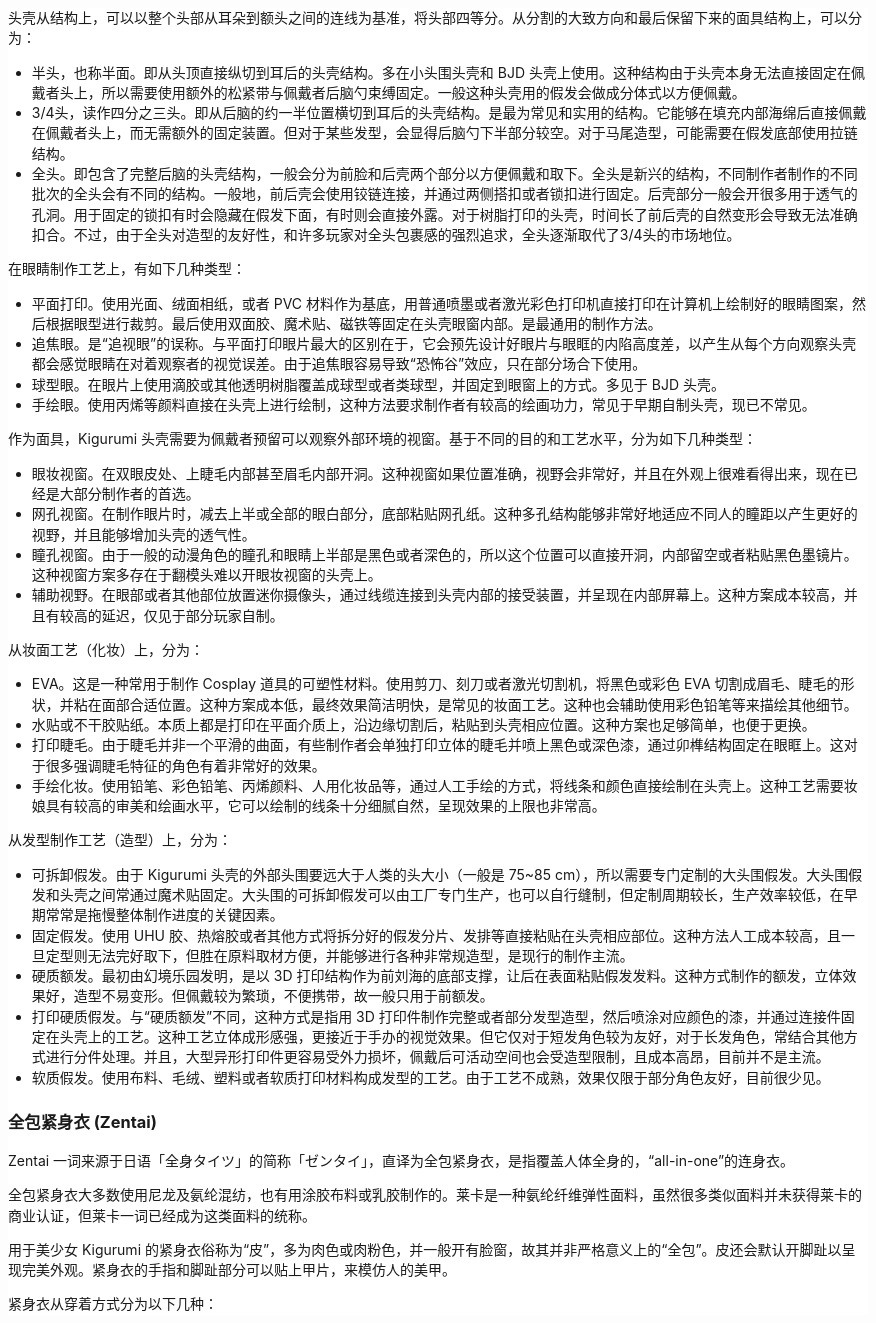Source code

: 头壳从结构上，可以以整个头部从耳朵到额头之间的连线为基准，将头部四等分。从分割的大致方向和最后保留下来的面具结构上，可以分为：

- 半头，也称半面。即从头顶直接纵切到耳后的头壳结构。多在小头围头壳和 BJD 头壳上使用。这种结构由于头壳本身无法直接固定在佩戴者头上，所以需要使用额外的松紧带与佩戴者后脑勺束缚固定。一般这种头壳用的假发会做成分体式以方便佩戴。
- 3/4头，读作四分之三头。即从后脑的约一半位置横切到耳后的头壳结构。是最为常见和实用的结构。它能够在填充内部海绵后直接佩戴在佩戴者头上，而无需额外的固定装置。但对于某些发型，会显得后脑勺下半部分较空。对于马尾造型，可能需要在假发底部使用拉链结构。
- 全头。即包含了完整后脑的头壳结构，一般会分为前脸和后壳两个部分以方便佩戴和取下。全头是新兴的结构，不同制作者制作的不同批次的全头会有不同的结构。一般地，前后壳会使用铰链连接，并通过两侧搭扣或者锁扣进行固定。后壳部分一般会开很多用于透气的孔洞。用于固定的锁扣有时会隐藏在假发下面，有时则会直接外露。对于树脂打印的头壳，时间长了前后壳的自然变形会导致无法准确扣合。不过，由于全头对造型的友好性，和许多玩家对全头包裹感的强烈追求，全头逐渐取代了3/4头的市场地位。

在眼睛制作工艺上，有如下几种类型：

- 平面打印。使用光面、绒面相纸，或者 PVC 材料作为基底，用普通喷墨或者激光彩色打印机直接打印在计算机上绘制好的眼睛图案，然后根据眼型进行裁剪。最后使用双面胶、魔术贴、磁铁等固定在头壳眼窗内部。是最通用的制作方法。
- 追焦眼。是“追视眼”的误称。与平面打印眼片最大的区别在于，它会预先设计好眼片与眼眶的内陷高度差，以产生从每个方向观察头壳都会感觉眼睛在对着观察者的视觉误差。由于追焦眼容易导致“恐怖谷”效应，只在部分场合下使用。
- 球型眼。在眼片上使用滴胶或其他透明树脂覆盖成球型或者类球型，并固定到眼窗上的方式。多见于 BJD 头壳。
- 手绘眼。使用丙烯等颜料直接在头壳上进行绘制，这种方法要求制作者有较高的绘画功力，常见于早期自制头壳，现已不常见。

作为面具，Kigurumi 头壳需要为佩戴者预留可以观察外部环境的视窗。基于不同的目的和工艺水平，分为如下几种类型：

- 眼妆视窗。在双眼皮处、上睫毛内部甚至眉毛内部开洞。这种视窗如果位置准确，视野会非常好，并且在外观上很难看得出来，现在已经是大部分制作者的首选。
- 网孔视窗。在制作眼片时，减去上半或全部的眼白部分，底部粘贴网孔纸。这种多孔结构能够非常好地适应不同人的瞳距以产生更好的视野，并且能够增加头壳的透气性。
- 瞳孔视窗。由于一般的动漫角色的瞳孔和眼睛上半部是黑色或者深色的，所以这个位置可以直接开洞，内部留空或者粘贴黑色墨镜片。这种视窗方案多存在于翻模头难以开眼妆视窗的头壳上。
- 辅助视野。在眼部或者其他部位放置迷你摄像头，通过线缆连接到头壳内部的接受装置，并呈现在内部屏幕上。这种方案成本较高，并且有较高的延迟，仅见于部分玩家自制。

从妆面工艺（化妆）上，分为：

- EVA。这是一种常用于制作 Cosplay 道具的可塑性材料。使用剪刀、刻刀或者激光切割机，将黑色或彩色 EVA 切割成眉毛、睫毛的形状，并粘在面部合适位置。这种方案成本低，最终效果简洁明快，是常见的妆面工艺。这种也会辅助使用彩色铅笔等来描绘其他细节。
- 水贴或不干胶贴纸。本质上都是打印在平面介质上，沿边缘切割后，粘贴到头壳相应位置。这种方案也足够简单，也便于更换。
- 打印睫毛。由于睫毛并非一个平滑的曲面，有些制作者会单独打印立体的睫毛并喷上黑色或深色漆，通过卯榫结构固定在眼眶上。这对于很多强调睫毛特征的角色有着非常好的效果。
- 手绘化妆。使用铅笔、彩色铅笔、丙烯颜料、人用化妆品等，通过人工手绘的方式，将线条和颜色直接绘制在头壳上。这种工艺需要妆娘具有较高的审美和绘画水平，它可以绘制的线条十分细腻自然，呈现效果的上限也非常高。

从发型制作工艺（造型）上，分为：

- 可拆卸假发。由于 Kigurumi 头壳的外部头围要远大于人类的头大小（一般是 75~85 cm），所以需要专门定制的大头围假发。大头围假发和头壳之间常通过魔术贴固定。大头围的可拆卸假发可以由工厂专门生产，也可以自行缝制，但定制周期较长，生产效率较低，在早期常常是拖慢整体制作进度的关键因素。
- 固定假发。使用 UHU 胶、热熔胶或者其他方式将拆分好的假发分片、发排等直接粘贴在头壳相应部位。这种方法人工成本较高，且一旦定型则无法完好取下，但胜在原料取材方便，并能够进行各种非常规造型，是现行的制作主流。
- 硬质额发。最初由幻境乐园发明，是以 3D 打印结构作为前刘海的底部支撑，让后在表面粘贴假发发料。这种方式制作的额发，立体效果好，造型不易变形。但佩戴较为繁琐，不便携带，故一般只用于前额发。
- 打印硬质假发。与“硬质额发”不同，这种方式是指用 3D 打印件制作完整或者部分发型造型，然后喷涂对应颜色的漆，并通过连接件固定在头壳上的工艺。这种工艺立体成形感强，更接近于手办的视觉效果。但它仅对于短发角色较为友好，对于长发角色，常结合其他方式进行分件处理。并且，大型异形打印件更容易受外力损坏，佩戴后可活动空间也会受造型限制，且成本高昂，目前并不是主流。
- 软质假发。使用布料、毛绒、塑料或者软质打印材料构成发型的工艺。由于工艺不成熟，效果仅限于部分角色友好，目前很少见。

### 全包紧身衣 (Zentai)

Zentai 一词来源于日语「全身タイツ」的简称「ゼンタイ」，直译为全包紧身衣，是指覆盖人体全身的，“all-in-one”的连身衣。

全包紧身衣大多数使用尼龙及氨纶混纺，也有用涂胶布料或乳胶制作的。莱卡是一种氨纶纤维弹性面料，虽然很多类似面料并未获得莱卡的商业认证，但莱卡一词已经成为这类面料的统称。

用于美少女 Kigurumi 的紧身衣俗称为“皮”，多为肉色或肉粉色，并一般开有脸窗，故其并非严格意义上的“全包”。皮还会默认开脚趾以呈现完美外观。紧身衣的手指和脚趾部分可以贴上甲片，来模仿人的美甲。

紧身衣从穿着方式分为以下几种：
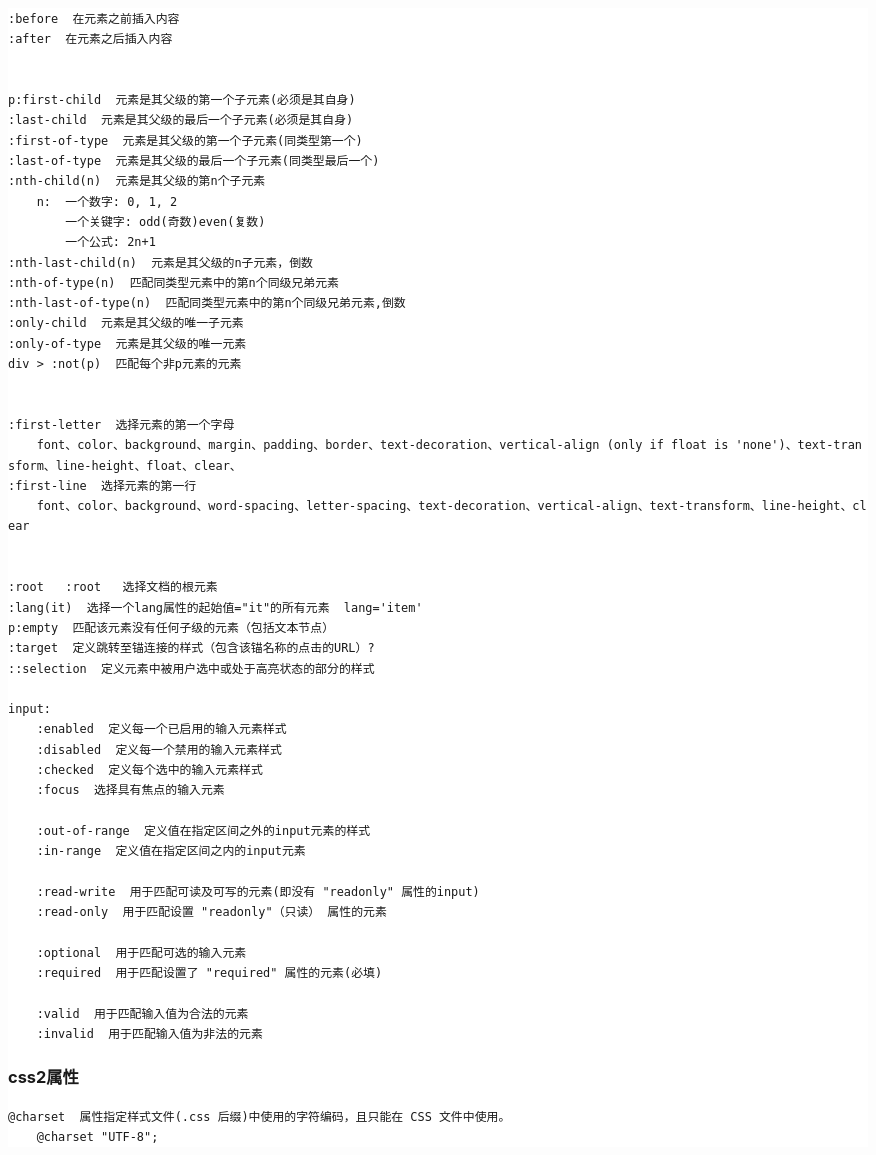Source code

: 
    :before  在元素之前插入内容
    :after  在元素之后插入内容

    
    p:first-child  元素是其父级的第一个子元素(必须是其自身)
    :last-child  元素是其父级的最后一个子元素(必须是其自身)
    :first-of-type  元素是其父级的第一个子元素(同类型第一个)
    :last-of-type  元素是其父级的最后一个子元素(同类型最后一个)
    :nth-child(n)  元素是其父级的第n个子元素
        n:  一个数字: 0, 1, 2
            一个关键字: odd(奇数)even(复数)
            一个公式: 2n+1
    :nth-last-child(n)  元素是其父级的n子元素，倒数
    :nth-of-type(n)  匹配同类型元素中的第n个同级兄弟元素
    :nth-last-of-type(n)  匹配同类型元素中的第n个同级兄弟元素,倒数
    :only-child  元素是其父级的唯一子元素
    :only-of-type  元素是其父级的唯一元素
    div > :not(p)  匹配每个非p元素的元素
    

    :first-letter  选择元素的第一个字母
        font、color、background、margin、padding、border、text-decoration、vertical-align (only if float is 'none')、text-transform、line-height、float、clear、
    :first-line  选择元素的第一行
        font、color、background、word-spacing、letter-spacing、text-decoration、vertical-align、text-transform、line-height、clear
    

    :root	:root	选择文档的根元素
    :lang(it)  选择一个lang属性的起始值="it"的所有元素  lang='item'
    p:empty  匹配该元素没有任何子级的元素（包括文本节点）
    :target  定义跳转至锚连接的样式（包含该锚名称的点击的URL）?
    ::selection  定义元素中被用户选中或处于高亮状态的部分的样式

    input:
        :enabled  定义每一个已启用的输入元素样式
        :disabled  定义每一个禁用的输入元素样式
        :checked  定义每个选中的输入元素样式
        :focus  选择具有焦点的输入元素

        :out-of-range  定义值在指定区间之外的input元素的样式
        :in-range  定义值在指定区间之内的input元素

        :read-write  用于匹配可读及可写的元素(即没有 "readonly" 属性的input)
        :read-only  用于匹配设置 "readonly"（只读） 属性的元素

        :optional  用于匹配可选的输入元素
        :required  用于匹配设置了 "required" 属性的元素(必填)

        :valid  用于匹配输入值为合法的元素
        :invalid  用于匹配输入值为非法的元素

### css2属性
    @charset  属性指定样式文件(.css 后缀)中使用的字符编码，且只能在 CSS 文件中使用。
        @charset "UTF-8";
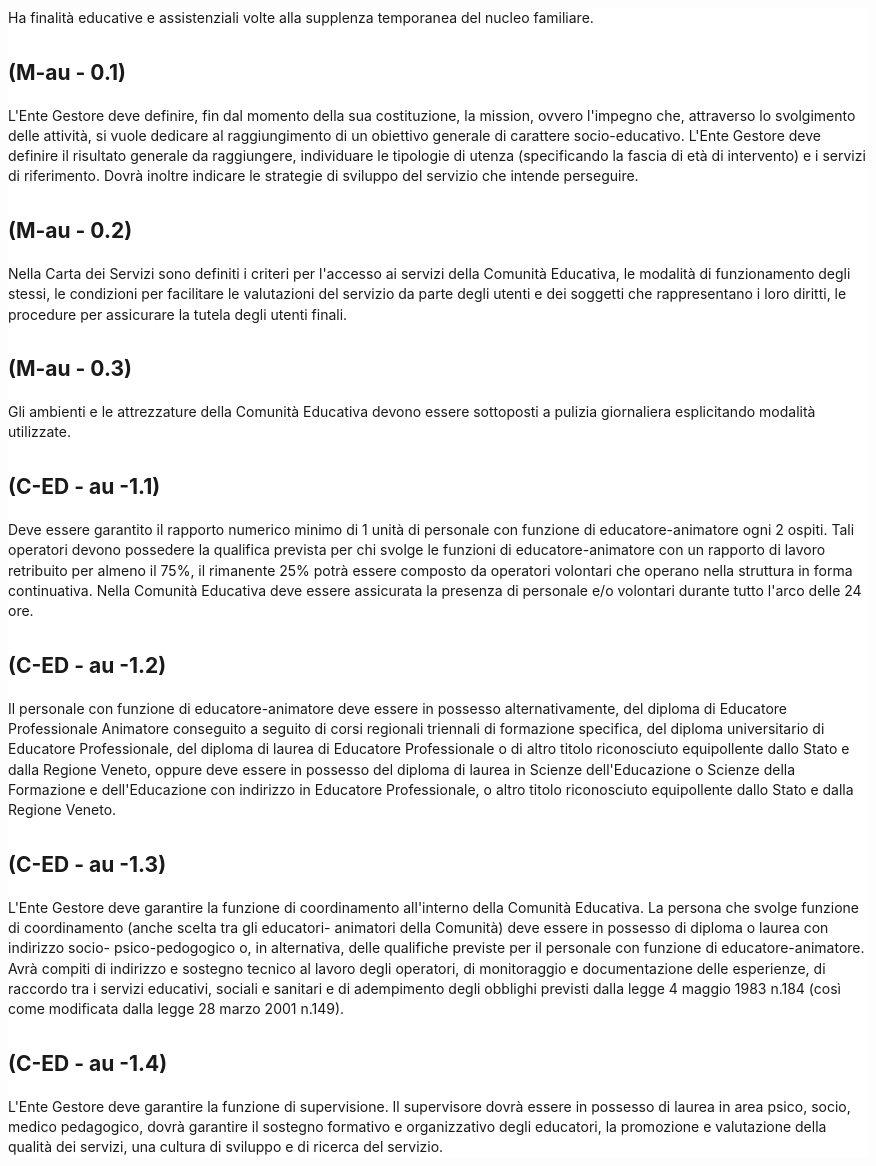 Ha finalità educative e assistenziali volte alla supplenza temporanea del nucleo familiare.

## (M-au - 0.1)
L'Ente Gestore deve definire, fin dal momento della sua costituzione, la mission, ovvero l'impegno che, attraverso lo svolgimento delle attività, si vuole dedicare al raggiungimento di un obiettivo generale di carattere socio-educativo. L'Ente Gestore deve definire il risultato generale da raggiungere, individuare le tipologie di utenza (specificando la fascia di età di intervento) e i servizi di riferimento. Dovrà inoltre indicare le strategie di sviluppo del servizio che intende perseguire.

## (M-au - 0.2)
Nella Carta dei Servizi sono definiti i criteri per l'accesso ai servizi della Comunità Educativa, le modalità di funzionamento degli stessi, le condizioni per facilitare le valutazioni del servizio da parte degli utenti e dei soggetti che rappresentano i loro diritti, le procedure per assicurare la tutela degli utenti finali.

## (M-au - 0.3)
Gli ambienti e le attrezzature della Comunità Educativa devono essere sottoposti a pulizia giornaliera esplicitando modalità utilizzate.

## (C-ED - au -1.1)
Deve essere garantito il rapporto numerico minimo di 1 unità di personale con funzione di educatore-animatore ogni 2 ospiti. Tali operatori devono possedere la qualifica prevista per chi svolge le funzioni di educatore-animatore con un rapporto di lavoro retribuito per almeno il 75%, il rimanente 25% potrà essere composto da operatori volontari che operano nella struttura in forma continuativa. Nella Comunità Educativa deve essere assicurata la presenza di personale e/o volontari durante tutto l'arco delle 24 ore.

## (C-ED - au -1.2)
Il personale con funzione di educatore-animatore deve essere in possesso alternativamente, del diploma di Educatore Professionale Animatore conseguito a seguito di corsi regionali triennali di formazione specifica, del diploma universitario di Educatore Professionale, del diploma di laurea di Educatore Professionale o di altro titolo riconosciuto equipollente dallo Stato e dalla Regione Veneto, oppure deve essere in possesso del diploma di laurea in Scienze dell'Educazione o Scienze della Formazione e dell'Educazione con indirizzo in Educatore Professionale, o altro titolo riconosciuto equipollente dallo Stato e dalla Regione Veneto.

## (C-ED - au -1.3)
L'Ente Gestore deve garantire la funzione di coordinamento all'interno della Comunità Educativa. La persona che svolge funzione di coordinamento (anche scelta tra gli educatori- animatori della Comunità) deve essere in possesso di diploma o laurea con indirizzo socio- psico-pedogogico o, in alternativa, delle qualifiche previste per il personale con funzione di educatore-animatore. Avrà compiti di indirizzo e sostegno tecnico al lavoro degli operatori, di monitoraggio e documentazione delle esperienze, di raccordo tra i servizi educativi, sociali e sanitari e di adempimento degli obblighi previsti dalla legge 4 maggio 1983 n.184 (così come modificata dalla legge 28 marzo 2001 n.149).

## (C-ED - au -1.4)
L'Ente Gestore deve garantire la funzione di supervisione. Il supervisore dovrà essere in possesso di laurea in area psico, socio, medico pedagogico, dovrà garantire il sostegno formativo e organizzativo degli educatori, la promozione e valutazione della qualità dei servizi, una cultura di sviluppo e di ricerca del servizio.
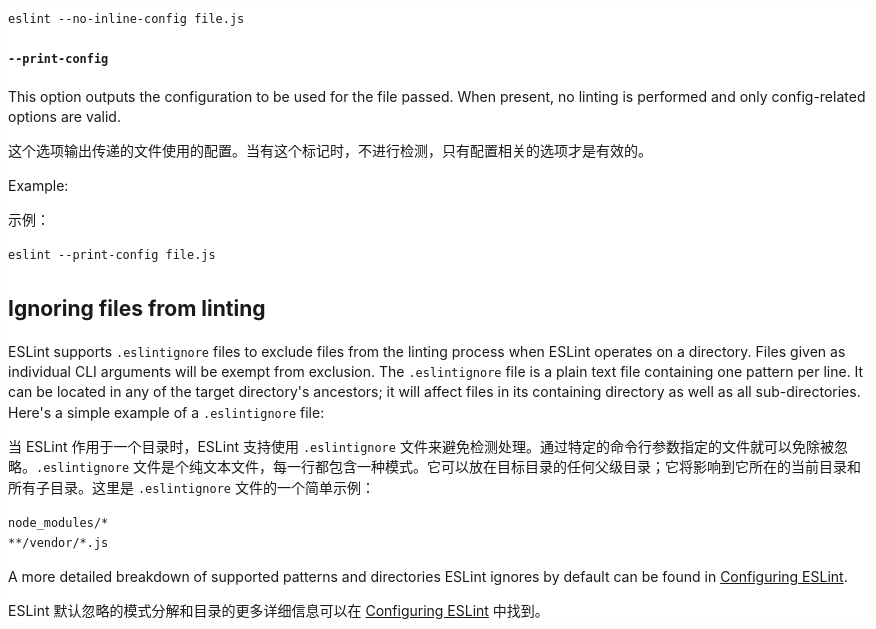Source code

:    eslint --no-inline-config file.js

#### `--print-config`

This option outputs the configuration to be used for the file passed. When present, no linting is performed and only config-related options are valid.

这个选项输出传递的文件使用的配置。当有这个标记时，不进行检测，只有配置相关的选项才是有效的。

Example:

示例：

    eslint --print-config file.js

## Ignoring files from linting

ESLint supports `.eslintignore` files to exclude files from the linting process when ESLint operates on a directory. Files given as individual CLI arguments will be exempt from exclusion. The `.eslintignore` file is a plain text file containing one pattern per line. It can be located in any of the target directory's ancestors; it will affect files in its containing directory as well as all sub-directories. Here's a simple example of a `.eslintignore` file:

当 ESLint 作用于一个目录时，ESLint 支持使用 `.eslintignore` 文件来避免检测处理。通过特定的命令行参数指定的文件就可以免除被忽略。`.eslintignore` 文件是个纯文本文件，每一行都包含一种模式。它可以放在目标目录的任何父级目录；它将影响到它所在的当前目录和所有子目录。这里是 `.eslintignore` 文件的一个简单示例：

    node_modules/*
    **/vendor/*.js

A more detailed breakdown of supported patterns and directories ESLint ignores by default can be found in [Configuring ESLint](configuring#ignoring-files-and-directories).

ESLint 默认忽略的模式分解和目录的更多详细信息可以在 [Configuring ESLint](configuring#ignoring-files-and-directories) 中找到。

## WHAT TO WORK ON
Copy only this part of the entries above: the line with "- 打印睫毛。由于睫毛并非一", the line with "从发型制作工艺（造型）上，分为：", and the lines between, all exactly as written.

## RESPONSE
- 打印睫毛。由于睫毛并非一个平滑的曲面，有些制作者会单独打印立体的睫毛并喷上黑色或深色漆，通过卯榫结构固定在眼眶上。这对于很多强调睫毛特征的角色有着非常好的效果。
- 手绘化妆。使用铅笔、彩色铅笔、丙烯颜料、人用化妆品等，通过人工手绘的方式，将线条和颜色直接绘制在头壳上。这种工艺需要妆娘具有较高的审美和绘画水平，它可以绘制的线条十分细腻自然，呈现效果的上限也非常高。

从发型制作工艺（造型）上，分为：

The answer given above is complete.